→ **What this task involves**
Where the records below reach the line containing "thumb ip: (47, 68)", start transcribing, and end with the line containing "ring dip: (248, 264)", exactly and with nothing else added.

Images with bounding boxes
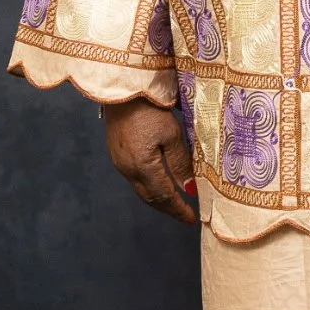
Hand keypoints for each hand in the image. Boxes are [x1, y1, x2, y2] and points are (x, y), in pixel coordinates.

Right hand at [103, 100, 197, 223]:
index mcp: (143, 167)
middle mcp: (128, 169)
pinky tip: (158, 185)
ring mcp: (120, 163)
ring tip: (175, 204)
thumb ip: (180, 164)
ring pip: (141, 190)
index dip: (178, 210)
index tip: (192, 219)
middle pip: (150, 198)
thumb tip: (189, 190)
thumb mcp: (172, 135)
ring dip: (158, 200)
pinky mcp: (117, 154)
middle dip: (168, 209)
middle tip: (185, 215)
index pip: (164, 197)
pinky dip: (149, 188)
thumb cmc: (150, 109)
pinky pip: (134, 179)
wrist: (123, 90)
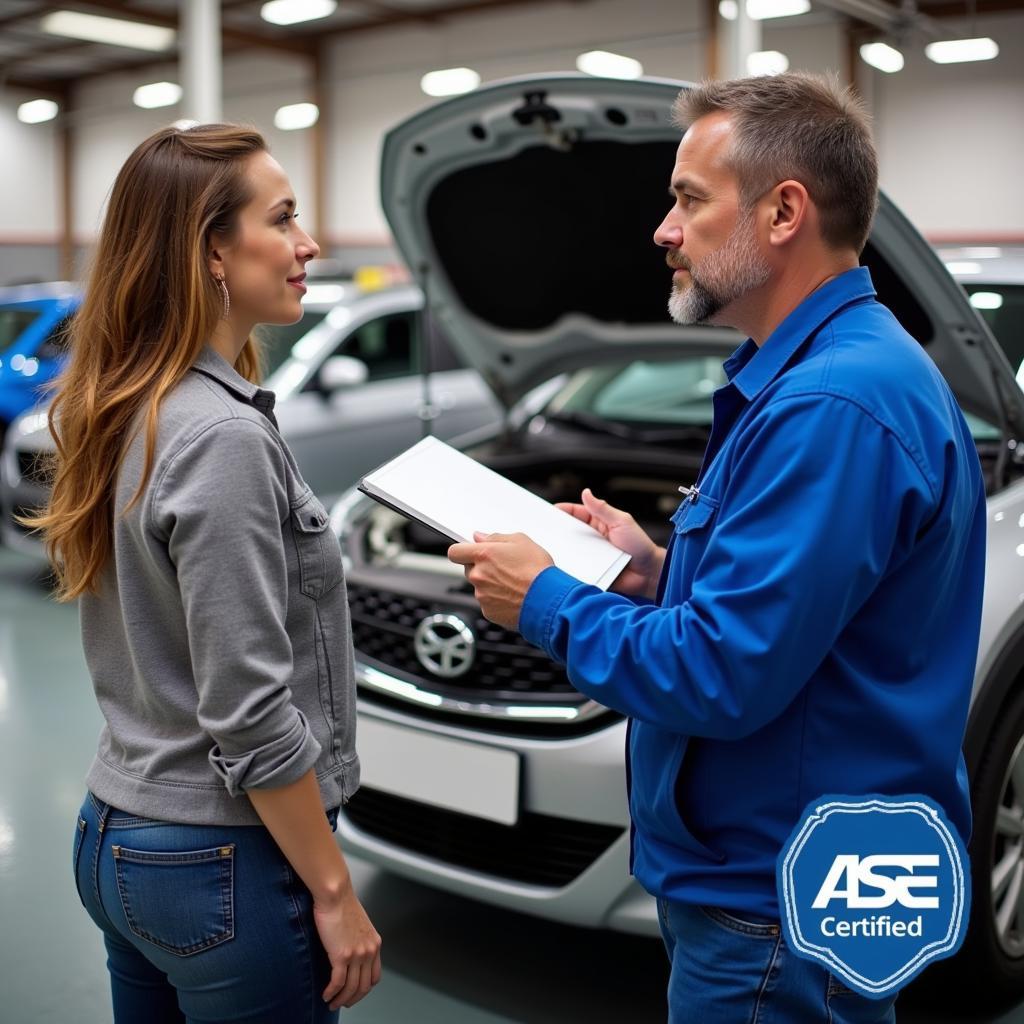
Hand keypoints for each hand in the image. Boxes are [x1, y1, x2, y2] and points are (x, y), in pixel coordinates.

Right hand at [313, 884, 381, 1009]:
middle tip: (342, 1003)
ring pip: (351, 988)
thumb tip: (349, 950)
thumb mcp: (358, 924)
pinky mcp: (342, 955)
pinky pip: (337, 982)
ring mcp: (356, 954)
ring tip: (332, 1003)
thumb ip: (358, 939)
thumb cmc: (342, 904)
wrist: (335, 893)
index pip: (375, 975)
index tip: (355, 993)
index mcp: (374, 943)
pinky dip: (332, 992)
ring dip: (341, 1000)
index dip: (364, 989)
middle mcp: (369, 950)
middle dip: (353, 999)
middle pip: (364, 986)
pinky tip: (326, 994)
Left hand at [447, 532, 554, 628]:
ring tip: (513, 583)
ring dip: (491, 584)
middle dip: (481, 567)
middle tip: (502, 567)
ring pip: (480, 587)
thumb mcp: (522, 541)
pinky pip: (488, 602)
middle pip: (469, 569)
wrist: (548, 601)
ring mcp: (482, 595)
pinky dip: (497, 599)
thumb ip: (496, 537)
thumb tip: (481, 538)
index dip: (462, 551)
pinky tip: (514, 596)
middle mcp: (478, 576)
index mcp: (483, 555)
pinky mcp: (488, 612)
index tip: (469, 551)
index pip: (455, 552)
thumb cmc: (538, 571)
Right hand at [555, 488, 664, 598]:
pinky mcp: (590, 571)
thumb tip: (586, 492)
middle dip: (556, 530)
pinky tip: (559, 565)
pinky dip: (567, 566)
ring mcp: (590, 555)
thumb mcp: (622, 522)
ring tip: (547, 547)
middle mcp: (592, 538)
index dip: (562, 511)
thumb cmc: (640, 546)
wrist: (649, 575)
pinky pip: (575, 568)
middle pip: (569, 532)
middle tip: (542, 529)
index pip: (576, 513)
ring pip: (569, 550)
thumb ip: (603, 509)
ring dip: (560, 549)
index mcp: (599, 523)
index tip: (548, 511)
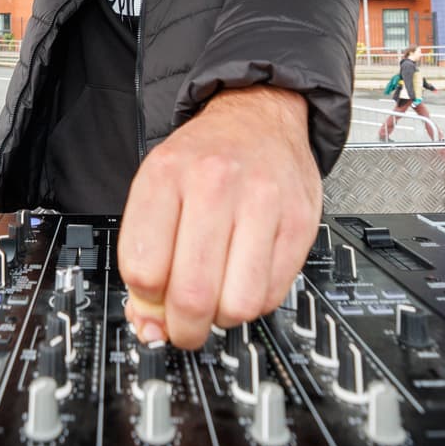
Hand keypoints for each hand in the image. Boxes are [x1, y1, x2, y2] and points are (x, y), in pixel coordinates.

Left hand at [117, 86, 320, 348]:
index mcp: (166, 174)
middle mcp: (214, 184)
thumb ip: (144, 255)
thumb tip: (149, 324)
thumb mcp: (157, 188)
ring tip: (218, 301)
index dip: (145, 302)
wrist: (258, 117)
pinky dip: (255, 303)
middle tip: (183, 326)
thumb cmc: (204, 157)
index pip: (144, 269)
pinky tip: (244, 282)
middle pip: (192, 294)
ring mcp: (263, 202)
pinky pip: (273, 294)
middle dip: (183, 328)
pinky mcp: (299, 221)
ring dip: (223, 319)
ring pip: (238, 303)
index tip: (151, 305)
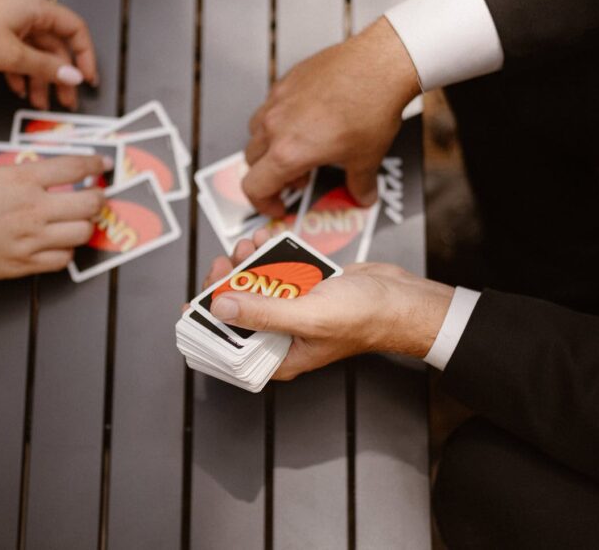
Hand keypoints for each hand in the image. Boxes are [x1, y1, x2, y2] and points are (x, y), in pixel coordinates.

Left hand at [0, 0, 97, 109]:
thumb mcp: (12, 56)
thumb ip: (47, 68)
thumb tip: (74, 76)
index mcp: (35, 7)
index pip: (74, 29)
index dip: (85, 56)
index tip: (87, 79)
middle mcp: (25, 9)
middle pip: (54, 45)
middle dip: (60, 74)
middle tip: (66, 100)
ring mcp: (8, 20)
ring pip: (35, 51)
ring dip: (39, 77)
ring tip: (39, 101)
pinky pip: (17, 52)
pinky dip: (20, 70)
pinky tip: (17, 88)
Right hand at [0, 155, 106, 281]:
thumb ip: (13, 175)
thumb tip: (31, 173)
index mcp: (21, 179)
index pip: (74, 168)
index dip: (95, 165)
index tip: (103, 164)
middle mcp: (32, 209)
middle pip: (89, 203)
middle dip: (99, 198)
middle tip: (97, 195)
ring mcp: (30, 239)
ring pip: (82, 233)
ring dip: (86, 225)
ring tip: (79, 220)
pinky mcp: (23, 264)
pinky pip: (62, 259)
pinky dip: (67, 251)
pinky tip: (59, 244)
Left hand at [199, 230, 453, 379]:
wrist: (402, 299)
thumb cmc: (364, 318)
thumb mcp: (307, 316)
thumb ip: (262, 313)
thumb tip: (221, 307)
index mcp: (279, 357)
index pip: (231, 347)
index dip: (209, 325)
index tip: (196, 301)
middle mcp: (282, 336)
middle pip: (240, 312)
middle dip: (228, 284)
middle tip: (225, 264)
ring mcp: (294, 310)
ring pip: (257, 286)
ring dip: (248, 264)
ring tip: (249, 246)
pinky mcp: (306, 288)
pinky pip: (277, 271)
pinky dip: (270, 256)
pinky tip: (267, 241)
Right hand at [243, 17, 419, 215]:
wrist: (379, 64)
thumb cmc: (370, 107)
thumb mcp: (367, 157)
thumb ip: (360, 183)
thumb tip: (363, 195)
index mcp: (288, 153)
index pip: (254, 187)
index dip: (263, 203)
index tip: (278, 205)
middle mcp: (275, 126)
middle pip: (252, 160)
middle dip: (271, 176)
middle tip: (298, 178)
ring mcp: (278, 100)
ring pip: (256, 131)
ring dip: (269, 147)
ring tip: (298, 147)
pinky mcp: (287, 80)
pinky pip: (270, 105)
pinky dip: (279, 120)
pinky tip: (305, 119)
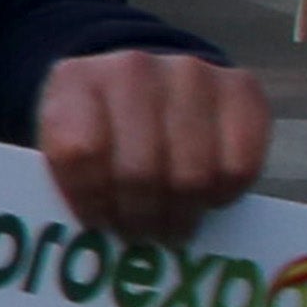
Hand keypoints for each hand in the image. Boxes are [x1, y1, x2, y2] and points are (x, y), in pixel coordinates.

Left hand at [38, 46, 272, 240]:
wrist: (151, 81)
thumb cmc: (101, 125)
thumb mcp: (64, 141)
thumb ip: (71, 178)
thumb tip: (92, 238)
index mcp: (76, 80)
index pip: (80, 153)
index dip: (91, 200)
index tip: (99, 222)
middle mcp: (134, 68)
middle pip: (139, 172)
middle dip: (140, 218)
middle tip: (142, 236)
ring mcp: (190, 73)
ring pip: (191, 175)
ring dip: (181, 214)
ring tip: (171, 226)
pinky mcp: (241, 87)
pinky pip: (240, 166)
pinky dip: (223, 194)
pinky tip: (206, 197)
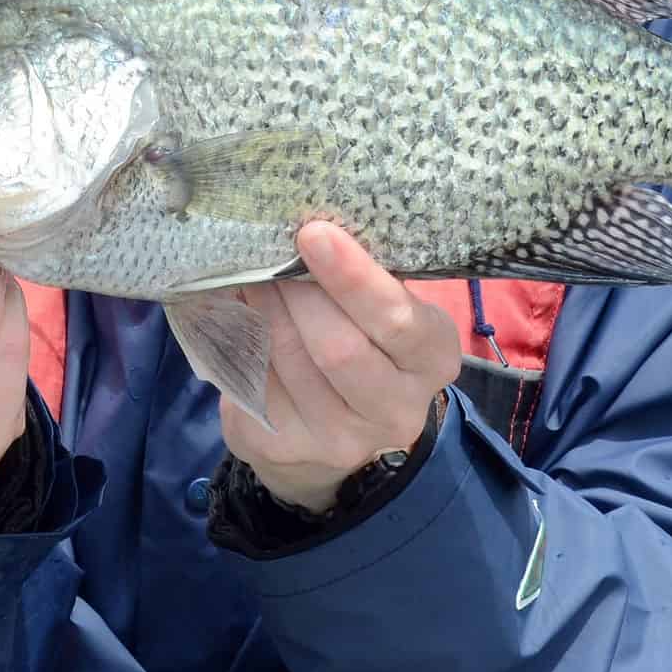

→ **Completed exercise**
thumb ip: (47, 68)
thumb tip: (74, 76)
index mcp: (35, 7)
index pip: (74, 29)
index dip: (85, 56)
index tip: (87, 79)
middle mcp: (25, 9)
middle pip: (54, 45)
middle dip: (60, 74)
middle tip: (66, 100)
ring mcp: (8, 20)
ring pip: (35, 51)
ring dip: (39, 77)
ring tip: (39, 101)
pinky pip: (17, 52)
pinky dip: (20, 70)
pinky tip: (17, 88)
Right hand at [0, 155, 106, 281]:
thumb ip: (13, 175)
thumb tip: (31, 173)
index mcp: (21, 179)
index pip: (74, 168)
index dip: (95, 165)
index tip: (103, 164)
middle mcp: (32, 209)
middle pip: (89, 203)
middle dip: (99, 198)
middle tip: (97, 195)
ring mcp: (30, 239)
ring pip: (82, 233)
ring dip: (86, 225)
ring tip: (79, 220)
pinky mcp: (23, 264)
pinky pip: (62, 259)
pinky dip: (67, 251)
pinky tip: (59, 244)
Left hand at [199, 230, 453, 379]:
wrist: (402, 299)
thumb cmc: (364, 318)
thumb mcp: (307, 316)
thumb ip: (262, 313)
thumb tip: (221, 307)
index mcp: (279, 357)
index pip: (231, 347)
index dip: (209, 325)
index tip: (196, 301)
middle mcp: (282, 336)
middle pip: (240, 312)
middle dip: (228, 284)
middle tip: (225, 264)
ring mcp: (294, 310)
ring pip: (257, 286)
ring dip: (248, 264)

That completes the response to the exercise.